If that sounds familiar regarding recent political events and the underlying sense of entitlement driving them, that’s not surprising. It might remind you of Senator McCain’s speech in the Senate imploring his colleagues to follow “usual order.” But they did not. And neither did he, ultimately. They all joined to act upon their own definition of “fairness.”
To study this, researchers Emily Zitek and Alexander Jordan pointed out in this summary that previous studies found that entitled people – technically, individuals with a higher sense of entitlement – are more likely to believe they deserve preferences and resources that others don’t. And, that they are less concerned about what is socially acceptable or beneficial.
The aim of new study was to explore the underlying reasons for that. Zitek and Jordan first identified those who were more likely to avoid following instructions in a word search. After establishing that people who scored high on measures of “entitled personality” were less likely to follow instructions, they provided a set of scenarios to try to understand why the entitled individuals ignore the instructions: selfishness, control, or punishment. But none of those affected the outcomes: Entitled people still wouldn’t follow instructions.
It surprised the researchers that it was so hard to get entitled individuals to follow instructions. To me, that’s no surprise: We know — whether from psychotherapy or general psychological observation – that people who demonstrate the kind of narcissistic personality that fuels a sense of entitlement in their conduct often behave that way.

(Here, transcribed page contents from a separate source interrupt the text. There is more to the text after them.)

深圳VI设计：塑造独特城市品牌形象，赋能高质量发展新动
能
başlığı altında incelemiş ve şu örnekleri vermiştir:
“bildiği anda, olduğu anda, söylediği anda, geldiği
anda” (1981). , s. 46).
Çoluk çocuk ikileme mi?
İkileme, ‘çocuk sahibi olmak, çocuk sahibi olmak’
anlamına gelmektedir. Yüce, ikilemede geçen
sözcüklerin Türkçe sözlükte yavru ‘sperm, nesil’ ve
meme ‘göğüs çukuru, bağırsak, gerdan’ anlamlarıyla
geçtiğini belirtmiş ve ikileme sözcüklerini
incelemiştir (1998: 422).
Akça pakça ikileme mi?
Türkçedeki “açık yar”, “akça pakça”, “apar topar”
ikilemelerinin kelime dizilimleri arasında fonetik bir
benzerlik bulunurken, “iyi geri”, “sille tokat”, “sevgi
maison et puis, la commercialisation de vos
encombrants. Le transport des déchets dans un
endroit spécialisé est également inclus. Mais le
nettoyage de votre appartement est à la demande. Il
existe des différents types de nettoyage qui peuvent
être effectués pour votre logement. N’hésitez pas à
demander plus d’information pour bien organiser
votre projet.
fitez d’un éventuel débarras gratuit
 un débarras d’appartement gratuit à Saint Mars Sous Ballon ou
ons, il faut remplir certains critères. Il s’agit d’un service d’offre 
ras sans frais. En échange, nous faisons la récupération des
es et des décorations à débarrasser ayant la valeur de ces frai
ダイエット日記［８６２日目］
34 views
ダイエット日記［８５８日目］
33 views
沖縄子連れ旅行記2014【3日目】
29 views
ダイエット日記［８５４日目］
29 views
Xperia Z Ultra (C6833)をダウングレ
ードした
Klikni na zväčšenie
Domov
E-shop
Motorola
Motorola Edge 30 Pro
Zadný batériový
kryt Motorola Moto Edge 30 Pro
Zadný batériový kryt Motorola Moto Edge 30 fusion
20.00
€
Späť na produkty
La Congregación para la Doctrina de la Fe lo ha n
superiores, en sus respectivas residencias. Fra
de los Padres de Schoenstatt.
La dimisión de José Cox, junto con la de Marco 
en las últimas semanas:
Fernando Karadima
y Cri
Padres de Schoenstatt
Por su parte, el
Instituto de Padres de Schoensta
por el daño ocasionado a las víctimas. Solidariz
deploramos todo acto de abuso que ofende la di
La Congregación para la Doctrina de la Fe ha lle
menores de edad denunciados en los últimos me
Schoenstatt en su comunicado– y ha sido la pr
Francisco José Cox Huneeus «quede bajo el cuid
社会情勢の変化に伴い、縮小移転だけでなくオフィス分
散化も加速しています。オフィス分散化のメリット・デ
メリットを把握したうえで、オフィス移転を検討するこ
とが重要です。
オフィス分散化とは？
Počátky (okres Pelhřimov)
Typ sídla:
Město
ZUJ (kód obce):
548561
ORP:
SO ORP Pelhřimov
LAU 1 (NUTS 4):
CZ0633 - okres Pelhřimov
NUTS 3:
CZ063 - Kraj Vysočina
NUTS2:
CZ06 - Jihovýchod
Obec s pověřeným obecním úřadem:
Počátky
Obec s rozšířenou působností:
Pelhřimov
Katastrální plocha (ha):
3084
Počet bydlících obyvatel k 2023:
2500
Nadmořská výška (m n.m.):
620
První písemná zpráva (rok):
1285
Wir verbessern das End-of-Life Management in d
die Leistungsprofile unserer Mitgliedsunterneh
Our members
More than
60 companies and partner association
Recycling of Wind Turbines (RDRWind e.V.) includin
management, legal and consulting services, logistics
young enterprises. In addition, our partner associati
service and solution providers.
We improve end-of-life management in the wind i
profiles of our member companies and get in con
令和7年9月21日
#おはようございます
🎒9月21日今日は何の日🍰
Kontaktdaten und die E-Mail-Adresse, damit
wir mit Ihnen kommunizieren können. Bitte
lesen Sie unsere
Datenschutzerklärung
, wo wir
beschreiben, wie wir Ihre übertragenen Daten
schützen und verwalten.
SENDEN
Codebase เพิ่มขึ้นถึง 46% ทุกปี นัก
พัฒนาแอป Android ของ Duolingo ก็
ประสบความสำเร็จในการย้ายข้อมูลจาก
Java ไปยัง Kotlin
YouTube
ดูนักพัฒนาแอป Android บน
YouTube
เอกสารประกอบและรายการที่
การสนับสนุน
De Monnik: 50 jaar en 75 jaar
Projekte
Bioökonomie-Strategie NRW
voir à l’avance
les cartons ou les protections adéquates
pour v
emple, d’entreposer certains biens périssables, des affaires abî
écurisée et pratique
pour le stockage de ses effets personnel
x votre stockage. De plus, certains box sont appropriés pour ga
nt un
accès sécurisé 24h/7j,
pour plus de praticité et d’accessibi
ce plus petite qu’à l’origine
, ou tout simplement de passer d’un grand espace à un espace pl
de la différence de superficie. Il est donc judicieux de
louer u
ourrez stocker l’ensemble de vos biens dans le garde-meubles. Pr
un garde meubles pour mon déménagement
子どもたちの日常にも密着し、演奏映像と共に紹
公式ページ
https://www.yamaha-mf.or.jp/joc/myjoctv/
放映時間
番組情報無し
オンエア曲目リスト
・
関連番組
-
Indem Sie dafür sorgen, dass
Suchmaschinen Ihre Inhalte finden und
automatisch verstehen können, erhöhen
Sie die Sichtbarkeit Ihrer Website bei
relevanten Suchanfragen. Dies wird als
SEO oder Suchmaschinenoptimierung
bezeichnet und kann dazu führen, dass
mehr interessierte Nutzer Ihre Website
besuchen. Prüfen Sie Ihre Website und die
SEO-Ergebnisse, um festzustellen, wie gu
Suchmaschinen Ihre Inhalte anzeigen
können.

But the researchers were surprised: “We thought that everyone would follow instructions when we told people that they would definitely get punished for not doing so, but entitled individuals still were less likely to follow instructions than less entitled individuals,” said Zitek.
When the study looked at the issue of perceived “fairness,” they got more to the source, at least as revealed by the experiment: The entitled people did not follow instructions because they would rather take a loss themselves than agree to something unfair,” wrote the authors.
Zitek suggests that “a challenge for (anyone) who needs to get people with a sense of entitlement to follow instructions is to think about how to frame the instructions to make them seem fairer or more legitimate.”
But good luck with that! Unless,. that is, you define “fairness” as acquiescing to whatever the entitled individual defines as “fair” to himself or herself.
The study was published in Social Psychology and Personality Science.